OPTIMIZE alledgedly not supported by Hive Table

mcbenzing · July 3, 2024, 1:50pm

I am struggeling with the optimize function of the hive connector. It keeps saying that executing OPTIMIZE is not supported by Hive tables.

I created a table with the following statement:

create table tmp_cat_hive.hive_schema.t1 
with ( partitioned_by= ARRAY['c_birth_month'] ) 
AS  
SELECT c_first_name, c_last_name, c_birth_month 
FROM sample_data_tpc.sf1.customer;

Then I did :

SET SESSION tmp_cat_hive.non_transactional_optimize_enabled=true;
ALTER TABLE tmp_cat_hive.hive_schema.t1 EXECUTE optimize;

However i still get:

Executing OPTIMIZE on Hive tables is not supported

Any idea about what I could be doing wrong?

lester · July 3, 2024, 2:09pm

I do know that this is the case in Starburst Galaxy for Hive tables. I also know that many folks do not recommend using optimize with the Hive connector on SEP, but I’d need to spin up a cluster to double-check if it still is operational (I think it is).

On Galaxy, this will work for Iceberg tables.

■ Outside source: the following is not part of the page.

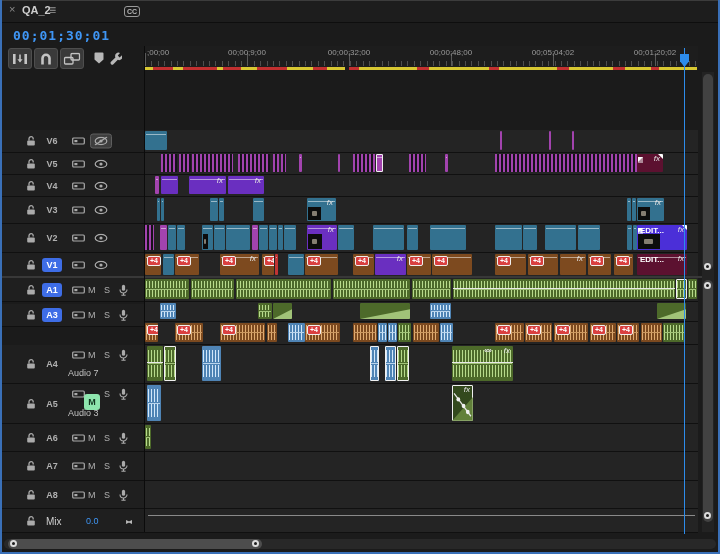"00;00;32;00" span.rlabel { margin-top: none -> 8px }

mcbenzing · July 3, 2024, 2:16pm

I use Starburst Galaxy, so you don’t need to start a cluster to check this. The Starburst Galaxy documentation doesn’t have much information about the connectors, so I looked in the Enterprise documentation. Sometimes it’s hard to tell what will work in Galaxy and what won’t.

Anyways. Thanks for your help!

lester · July 3, 2024, 2:41pm

I do agree with that strategy (leveraging the formal connector docs) AND with things don’t always work the same. I do know the Docs team are always working hard to make things better. It would be nice to know of “things that the Trino/SEP connectors do that just don’t work with Galaxy”.

As a shout out example to the Docs team, they have doc’d Starburst | Iceberg table format showing how to migrate from Hive to Iceberg which is different than how you do it in the SEP Iceberg connector.

In fairness, I guess that’s actually what they are already trying to do. Show what can be done as apposed to what can’t be done. Of course, everything can always be improved and I assure you the Docs team is about continued improvement. Good folks there!!